Nei fogli Excel di Matteo Renzi c’è da ieri la riforma del Terzo settore che il servizio civile e le norme sull’impresa sociale. Il Consiglio dei ministri ha approvato la legge delega che dovrà essere varata dalle Camere e resa operativa dai decreti attuativi per entrare in vigore, spera il governo, nella prima metà del 2015. Renzi l’aveva promossa/promessa per il 27 giugno in un tweet il 12 maggio. E con uno scarto di un paio di settimane, la cornice c’è.
Le resistenze di Economia e Difesa riguardo soprattutto alla copertura finanziaria del servizio civile universale (250 milioni di euro da trovare per il 2015) sono state superate spalmando su tre anni l’obiettivo dei 100mila volontari (40mila il prossimo anno, 60-65mila nel 2016, numero pieno nel 2017) e restando flessibili sulla durata del servizio civile, tra 6 e 12 mesi. I 250 milioni si sono così notevolmente diluiti.
Tra le novità della riforma: nuovi criteri per semplificare il riconoscimento giuridico delle imprese sociali, incentivi fiscali a fronte di una più coerente definizione dell’interesse collettivo, creazione del registro unico degli enti, possibilità di assegnare per fini sociali immobili pubblici inutilizzati o beni mobili e immobili confiscati alla criminalità organizzata, ripristino di un organismo nazionale indipendente per la promozione e il controllo analogo all’Agenzia per il Terzo settore soppressa nel 2012, stabilizzazione del 5 per mille, valorizzazione dell’impegno sociale nella formazione dei giovani (come avviene nel mondo civile).

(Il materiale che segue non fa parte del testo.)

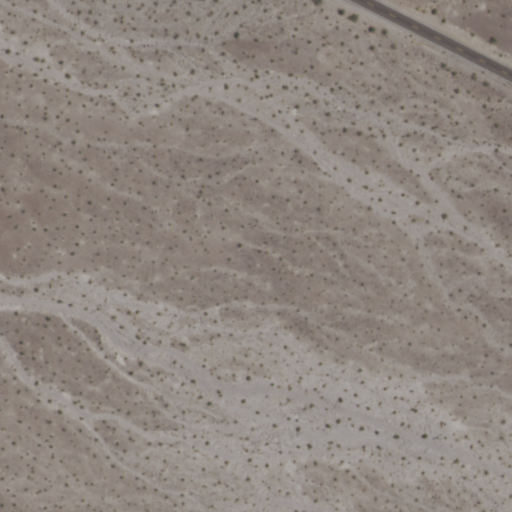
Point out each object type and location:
road: (435, 39)
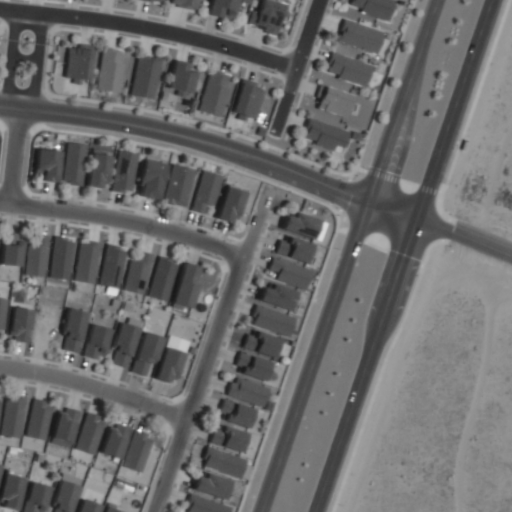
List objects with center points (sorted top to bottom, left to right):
building: (153, 0)
building: (150, 1)
building: (184, 3)
building: (185, 4)
building: (369, 7)
building: (371, 7)
building: (220, 8)
building: (220, 9)
building: (265, 15)
building: (264, 16)
road: (151, 27)
building: (357, 36)
building: (358, 36)
road: (24, 58)
building: (76, 62)
building: (76, 63)
road: (299, 66)
building: (345, 68)
building: (346, 68)
building: (108, 69)
building: (108, 70)
building: (144, 76)
building: (143, 77)
building: (179, 78)
building: (180, 78)
building: (213, 92)
building: (214, 94)
building: (245, 98)
building: (245, 101)
building: (331, 101)
building: (332, 101)
road: (457, 109)
building: (322, 134)
building: (323, 134)
road: (189, 135)
building: (461, 144)
road: (404, 149)
road: (14, 155)
building: (46, 163)
building: (72, 163)
building: (44, 164)
building: (71, 164)
building: (96, 169)
building: (96, 171)
building: (122, 171)
building: (121, 173)
building: (149, 179)
building: (148, 180)
building: (176, 185)
building: (176, 187)
building: (204, 190)
building: (203, 191)
building: (228, 204)
building: (227, 205)
road: (124, 219)
building: (298, 224)
building: (299, 224)
road: (441, 227)
building: (9, 248)
building: (291, 248)
building: (291, 248)
building: (34, 254)
building: (33, 256)
building: (59, 257)
road: (350, 257)
building: (58, 258)
building: (84, 261)
building: (85, 261)
building: (109, 266)
building: (110, 266)
building: (288, 272)
building: (135, 273)
building: (136, 273)
building: (287, 273)
building: (160, 278)
building: (159, 279)
building: (184, 284)
building: (183, 286)
building: (275, 295)
building: (275, 296)
building: (1, 309)
building: (1, 312)
building: (269, 320)
building: (270, 320)
building: (18, 323)
building: (17, 325)
building: (71, 329)
building: (71, 331)
building: (94, 341)
building: (123, 341)
building: (259, 342)
building: (93, 343)
building: (258, 343)
building: (121, 345)
building: (144, 353)
road: (210, 354)
building: (143, 355)
building: (249, 365)
road: (367, 365)
building: (166, 366)
building: (249, 366)
road: (95, 386)
building: (244, 390)
building: (245, 390)
building: (234, 412)
building: (233, 413)
building: (11, 415)
building: (10, 416)
building: (37, 419)
building: (36, 420)
building: (62, 427)
building: (63, 427)
building: (88, 433)
building: (87, 434)
building: (226, 437)
building: (226, 438)
building: (112, 440)
building: (112, 441)
building: (135, 450)
building: (135, 451)
building: (221, 462)
building: (221, 462)
building: (209, 485)
building: (210, 485)
building: (10, 489)
building: (10, 491)
building: (64, 492)
building: (34, 497)
building: (62, 497)
building: (35, 498)
building: (202, 504)
building: (200, 505)
building: (86, 506)
building: (85, 507)
building: (108, 507)
building: (110, 509)
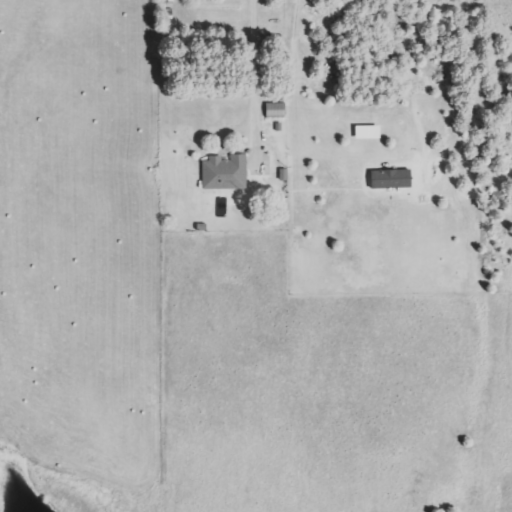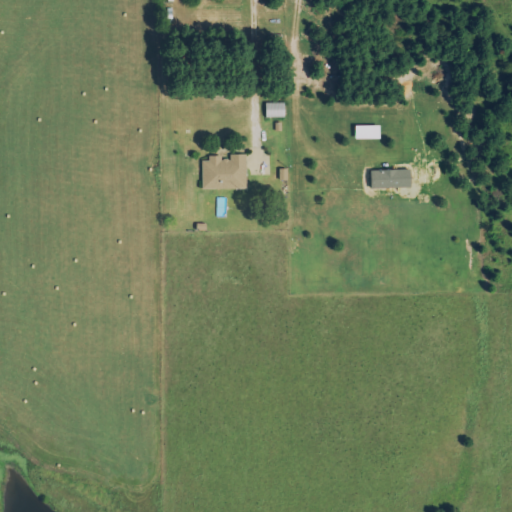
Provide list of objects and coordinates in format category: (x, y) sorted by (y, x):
road: (299, 44)
road: (254, 74)
building: (275, 110)
building: (367, 133)
building: (224, 173)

Soddisfatto il Sottosegretario al lavoro, Luigi Bobba, che ha messo a punto le nuove regole: «Mai un governo aveva preso così di petto il tema delle attività d’interesse generale di organizzazioni che promuovono opere sociali, facendone un elemento costitutivo del processo di riforma del paese accanto alle riforme istituzionali, del lavoro e della pubblica amministrazione. Il tutto in applicazione dell’articolo 118 ultimo comma della Costituzione». Quello che prescrive a Stato e enti locali di favorire «l’autonoma iniziativa dei cittadini, singoli e associati, per lo svolgimento di attività di interesse generale, sulla base del principio di sussidiarietà».
L’utilità
La legge delega stabilisce fra l’altro come distinguere il grano dal loglio (i circoli del golf dalle associazioni di sostegno ai disabili). La legislazione dovrà definire concetti come l’utilità sociale, consentire che basti il notaio per certificare la corrispondenza coi requisiti, accorpare in un unico albo i diversi elenchi e collegarlo alla rinascita dell’Agenzia del Terzo Settore.
Le competenze
«Ma che non sia l’ennesima Authority», avverte Bobba. Il servizio civile diventa quasi un dovere di cittadinanza con competenze validate. Infine, la riforma ridefinisce l’impresa sociale governata oggi «da una legislazione bella e impossibile, nel senso che è stata fatta nel 2006 ma ha generato solo 6-700 imprese sociali mentre c’è in tutta Europa un impulso forte in questa direzione e proprio noi che siamo stati antesignani nel ’91 con le cooperative sociali non potevamo restare indietro».
Commercio equo
Previsti strumenti come l’allargamento dei campi d’attività (commercio equo, microcredito, all’agricoltura sociale…), la parziale possibilità di remunerazione del capitale investito per attrarre investitori interessati anche al low profit, i bond sociali o titoli di solidarietà per premiare gli investimenti. «In pratica – chiosa Bobba – sarà riconosciuto per esempio il fatto che se inserisco nel mondo del lavoro un carcerato, scarico la comunità di un costo». «Siamo convinti che questa riforma – dice Pietro Barbieri, portavoce del Forum del Terzo Settore – debba essere portata avanti perché sono almeno due decenni che attendiamo riconoscimenti».